24 may. 2011

Evolutionary Change

Now that we've established common descent we have admitted the principle of change. The ancestor of the dog and horse had to change, somehow, into a dog and horse. Common descent implies that species are not locked in to a single pattern throughout the biological time-line.

The next thing that is fairly intuitive is that change has happened. Modern mammals didn't exist during the vast swaths of time when there were dinosaurs. It is obvious that there has been change (i.e. evolution) because of the fossil record itself. Species are born and die just like individuals.

But how does it happen? First of all, descent implies generations, the "long bead chain of repeated birth," in the words of Robert Frost. If individuals just stayed around forever and never reproduced, you couldn't have change. Secondly, you need a certain variability within a single generation, a single population. If every individual were the genetic clone of every other one, you wouldn't have much to work with. What's not intuitive here to the layman is how this mutability can produce such wide variation. Even creationists admit biological variability and small changes, after all. They know that dog breeders have produced breeds of dogs with traits different from other dogs. They just won't accept larger changes. They still believe that species are essentially locked into an immutable pattern. They can't accept that a dog and a wolf are related, or a wolf and a sabre-tooth tiger, and so on up the chain. They will tell you, sure, micro-evoluation exists, but not macro.

But once you get someone to admit a wolf is related to a dog, once you admit that species arose or became extinct, then it's hard to draw a line saying that biological change has a fixed barrier at the level of species. It would be like saying Spanish can change, can have dialects and regional differentiations, but it will never actually change into a completely different language.

The next logical step might be to look at mechanisms of change: selection, adaptation, and the so-called "survival of the fittest."
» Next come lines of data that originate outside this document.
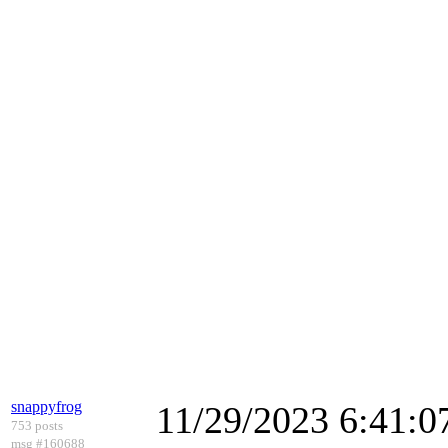
snappyfrog
11/29/2023 6:41:
753 posts
msg #160688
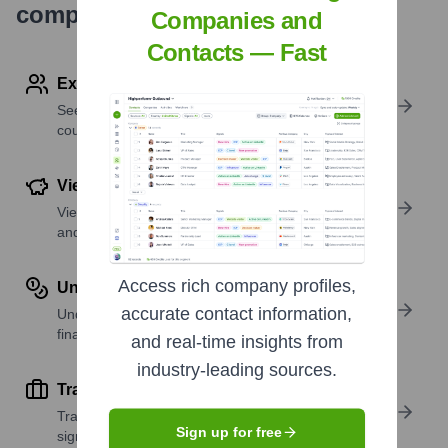
company research
Companies and
Contacts — Fast
Explore Employees by Region or Country
See where a company’s workforce is located, by
country or region.
View Funding Details
View past and recent funding rounds with amounts
and investors.
Access rich company profiles,
Understand Revenue Insights
accurate contact information,
Understand company revenue estimates and
financial scale.
and real-time insights from
industry-leading sources.
Track Active Job Openings
Track active roles and hiring trends to spot growth
Sign up for free
signals.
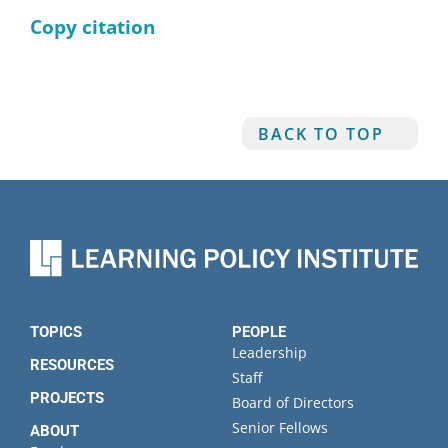
Copy citation
BACK TO TOP
TOPICS
PEOPLE
Leadership
RESOURCES
Staff
PROJECTS
Board of Directors
Senior Fellows
ABOUT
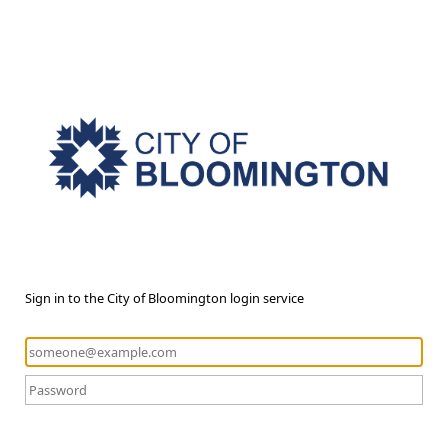
Sign in to the City of Bloomington login service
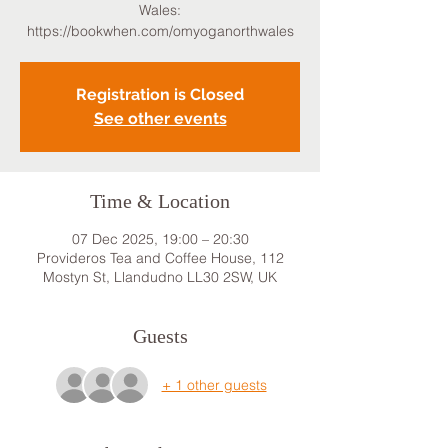
Wales:
https://bookwhen.com/omyoganorthwales
Registration is Closed
See other events
Time & Location
07 Dec 2025, 19:00 – 20:30
Provideros Tea and Coffee House, 112
Mostyn St, Llandudno LL30 2SW, UK
Guests
+ 1 other guests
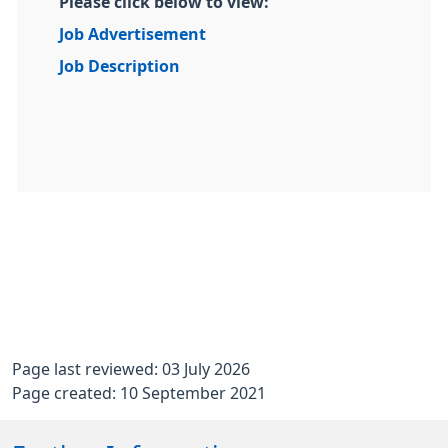
Please click below to view:
Job Advertisement
Job Description
Page last reviewed: 03 July 2026
Page created: 10 September 2021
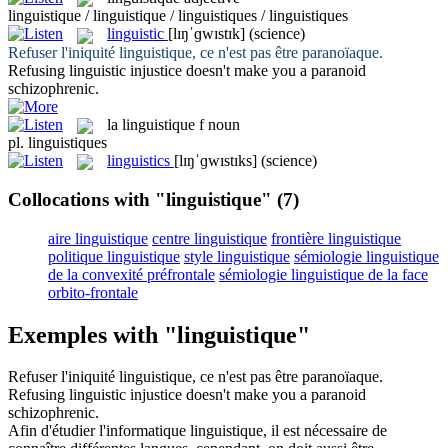
linguistique / linguistique / linguistiques / linguistiques
linguistic
[lɪŋˈɡwɪstɪk]
(science)
Refuser l'iniquité
linguistique
, ce n'est pas être paranoïaque.
Refusing
linguistic
injustice doesn't make you a paranoid
schizophrenic.
la
linguistique
f
noun
pl.
linguistiques
linguistics
[lɪŋˈɡwɪstɪks]
(science)
Collocations with "linguistique"
(7)
aire linguistique
centre linguistique
frontière linguistique
politique linguistique
style linguistique
sémiologie linguistique
de la convexité préfrontale
sémiologie linguistique de la face
orbito-frontale
Exemples with "linguistique"
Refuser l'iniquité
linguistique
, ce n'est pas être paranoïaque.
Refusing
linguistic
injustice doesn't make you a paranoid
schizophrenic.
Afin d'étudier l'informatique
linguistique
, il est nécessaire de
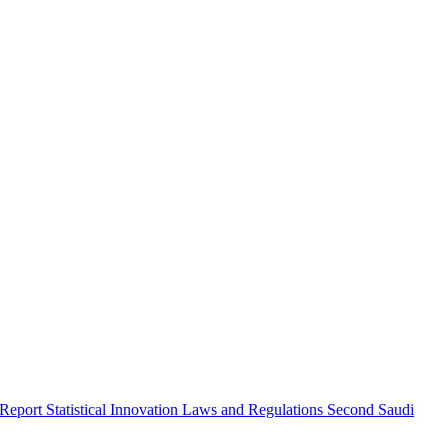
 Report
Statistical Innovation
Laws and Regulations
Second Saudi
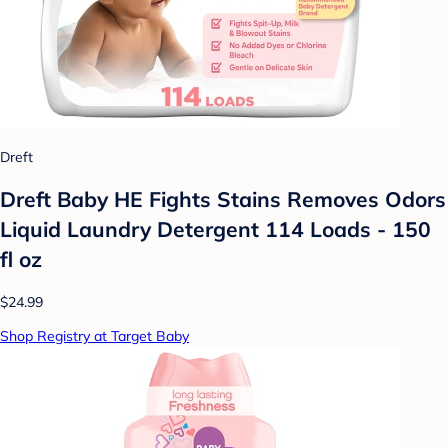
Dreft
Dreft Baby HE Fights Stains Removes Odors
Liquid Laundry Detergent 114 Loads - 150
fl oz
$24.99
Shop Registry at Target Baby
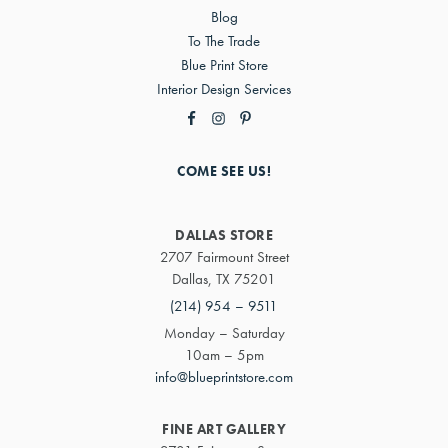
Blog
To The Trade
Blue Print Store
Interior Design Services
COME SEE US!
DALLAS STORE
2707 Fairmount Street
Dallas, TX 75201
(214) 954 – 9511
Monday – Saturday
10am – 5pm
info@blueprintstore.com
FINE ART GALLERY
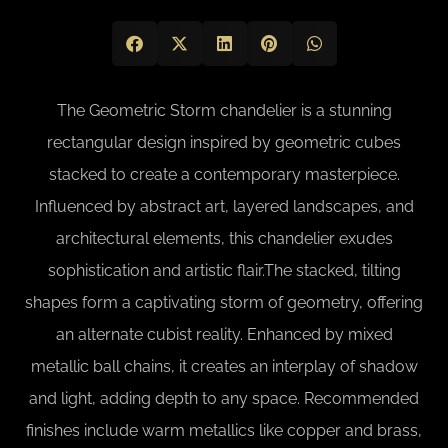
The Geometric Storm chandelier is a stunning
rectangular design inspired by geometric cubes
stacked to create a contemporary masterpiece.
Influenced by abstract art, layered landscapes, and
architectural elements, this chandelier exudes
sophistication and artistic flair.The stacked, tilting
shapes form a captivating storm of geometry, offering
an alternate cubist reality. Enhanced by mixed
metallic ball chains, it creates an interplay of shadow
and light, adding depth to any space. Recommended
finishes include warm metallics like copper and brass,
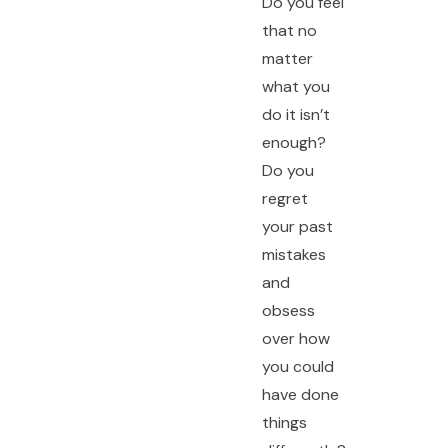
Do you feel
that no
matter
what you
do it isn’t
enough?
Do you
regret
your past
mistakes
and
obsess
over how
you could
have done
things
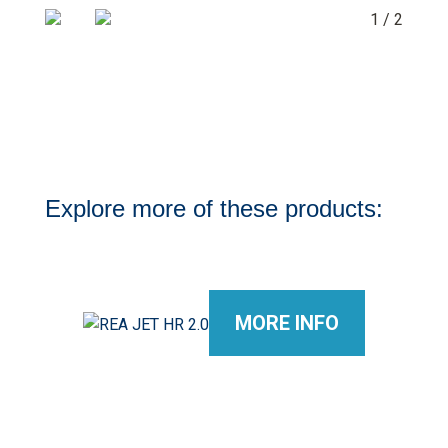
1 / 2
Explore more of these products:
MORE INFO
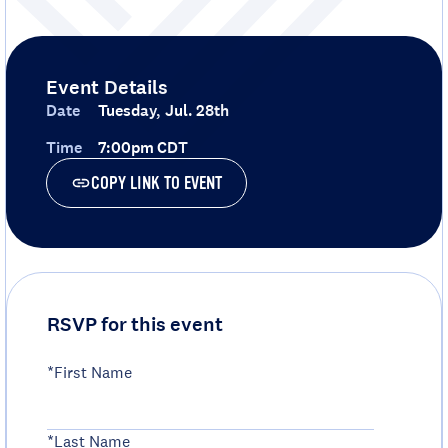
Event Details
Date
Tuesday, Jul. 28th
Time
7:00pm CDT
COPY LINK TO EVENT
RSVP for this event
*First Name
*Last Name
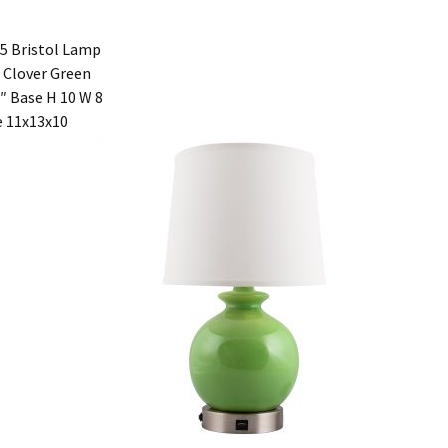
5 Bristol Lamp
 Clover Green
″ Base H 10 W 8
 11x13x10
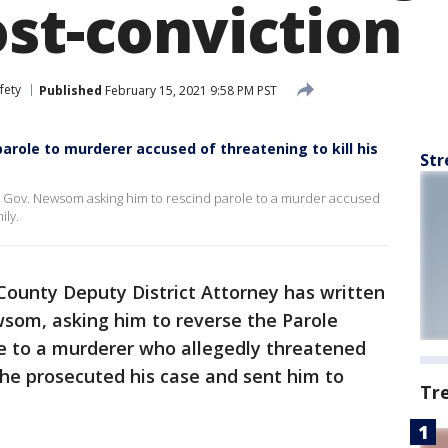
ost-conviction
fety
Published
February 15, 2021 9:58 PM PST
role to murderer accused of threatening to kill his
Str
to Gov. Newsom asking him to rescind parole to a murder accused
ily.
County Deputy District Attorney has written
wsom, asking him to reverse the Parole
le to a murderer who allegedly threatened
r he prosecuted his case and sent him to
Tr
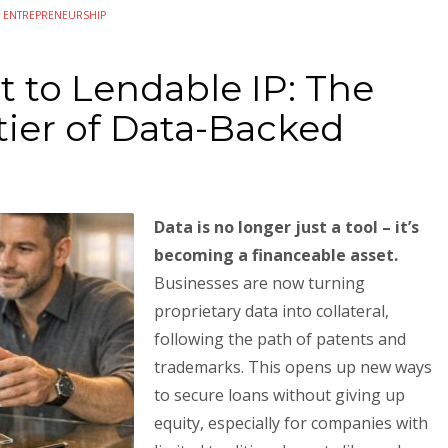
N
ENTREPRENEURSHIP
 to Lendable IP: The
ier of Data-Backed
Data is no longer just a tool – it’s
becoming a financeable asset.
Businesses are now turning
proprietary data into collateral,
following the path of patents and
trademarks. This opens up new ways
to secure loans without giving up
equity, especially for companies with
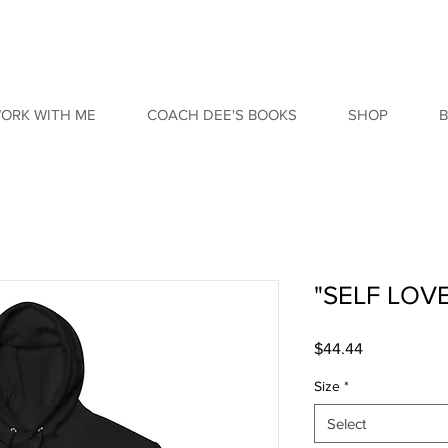
ORK WITH ME
COACH DEE'S BOOKS
SHOP
"SELF LOV
Price
$44.44
Size
*
Select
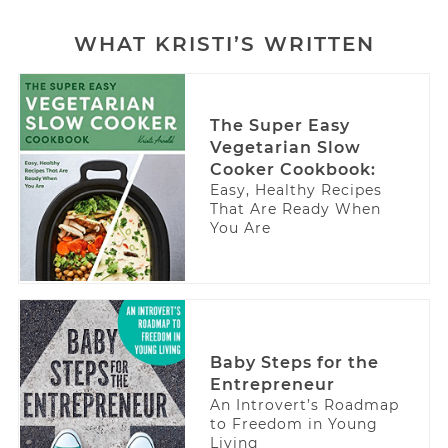
WHAT KRISTI’S WRITTEN
The Super Easy
Vegetarian Slow
Cooker Cookbook:
Easy, Healthy Recipes
That Are Ready When
You Are
Baby Steps for the
Entrepreneur
An Introvert’s Roadmap
to Freedom in Young
Living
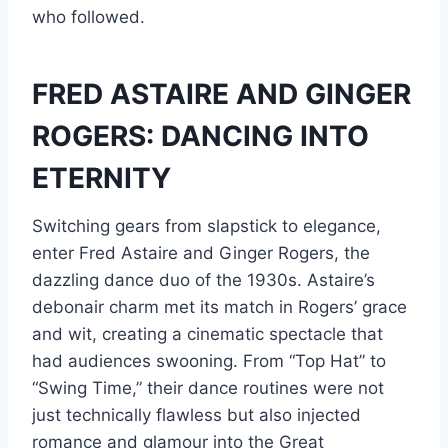
who followed.
FRED ASTAIRE AND GINGER
ROGERS: DANCING INTO
ETERNITY
Switching gears from slapstick to elegance,
enter Fred Astaire and Ginger Rogers, the
dazzling dance duo of the 1930s. Astaire’s
debonair charm met its match in Rogers’ grace
and wit, creating a cinematic spectacle that
had audiences swooning. From “Top Hat” to
“Swing Time,” their dance routines were not
just technically flawless but also injected
romance and glamour into the Great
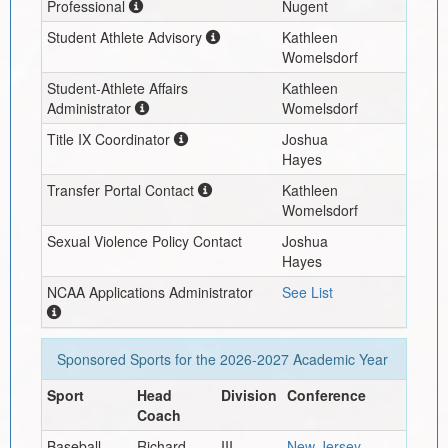
Professional
Nugent
Student Athlete Advisory
Kathleen
Womelsdorf
Student-Athlete Affairs
Kathleen
Administrator
Womelsdorf
Title IX Coordinator
Joshua
Hayes
Transfer Portal Contact
Kathleen
Womelsdorf
Sexual Violence Policy Contact
Joshua
Hayes
NCAA Applications Administrator
See List
Sponsored Sports for the
2026-2027
Academic Year
Sport
Head
Division
Conference
Coach
Baseball
Richard
III
New Jersey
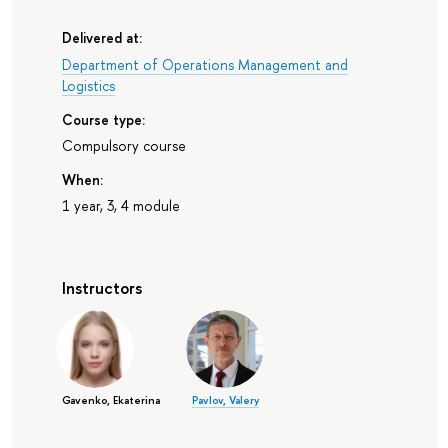
Delivered at:
Department of Operations Management and
Logistics
Course type:
Compulsory course
When:
1 year, 3, 4 module
Instructors
Gavenko, Ekaterina
Pavlov, Valery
(Once again, I'm trying to reason all this out just with my extremely limited knowledge. I think people confuse themselves by knowing too much and ignore the intuitive simplicity of some of this. Also, though, I'm trying to understand why evolution is counterintuitive to people who don't readily accept it.)

3 comentarios:

Sarang dijo...

The point at which this story becomes hard to believe is that these modifications actually lead to each species being adapted to its environment. The story is something like: individuals with favorable mutations (favorable as in better-adapted) produce more surviving offspring; therefore over time an initially rare mutation becomes increasingly common, etc. This seems fanciful, because there is no intuitive reason to believe in a large reproductive edge for a slightly favorable trait, and is different from the idea that if you deliberately only let individuals with the desired traits have offspring they will eventually take over. A lot of good scientific ideas seem absurd, but this is precisely why they're hard for lay readers to believe.

(It is sometimes claimed that the fittest are precisely those who survive; this dodge has the unsatisfactory consequence of making the "theory" a tautology: if "fitness" is not a predictable trait the theory has no explanatory power, it would be just as consistent with an entirely different set of traits having evolved. But of course the naive version of the theory -- the fittest, in some easily predetermined sense, survive -- is incorrect. The truth is somewhere in between...)

Andrew Shields dijo...

Dawkins makes the interesting point (in his "Greatest Show on Earth", though surely elsewhere as well) that every organism has always been in the same species as its father/mother (or other type of parent, for other types of reproduction), but that as you go back far enough from a particular living organism today, eventually there is an ancestor with whom that given organism would not be able to reproduce.

Barry dijo...

"This seems fanciful, because there is no intuitive reason to believe in a large reproductive edge for a slightly favorable trait, ..."

It doesn't have to be large, and having a slightly favorable trait doesn't mean that that organism will reproduce. It's playing the odds, over deep time.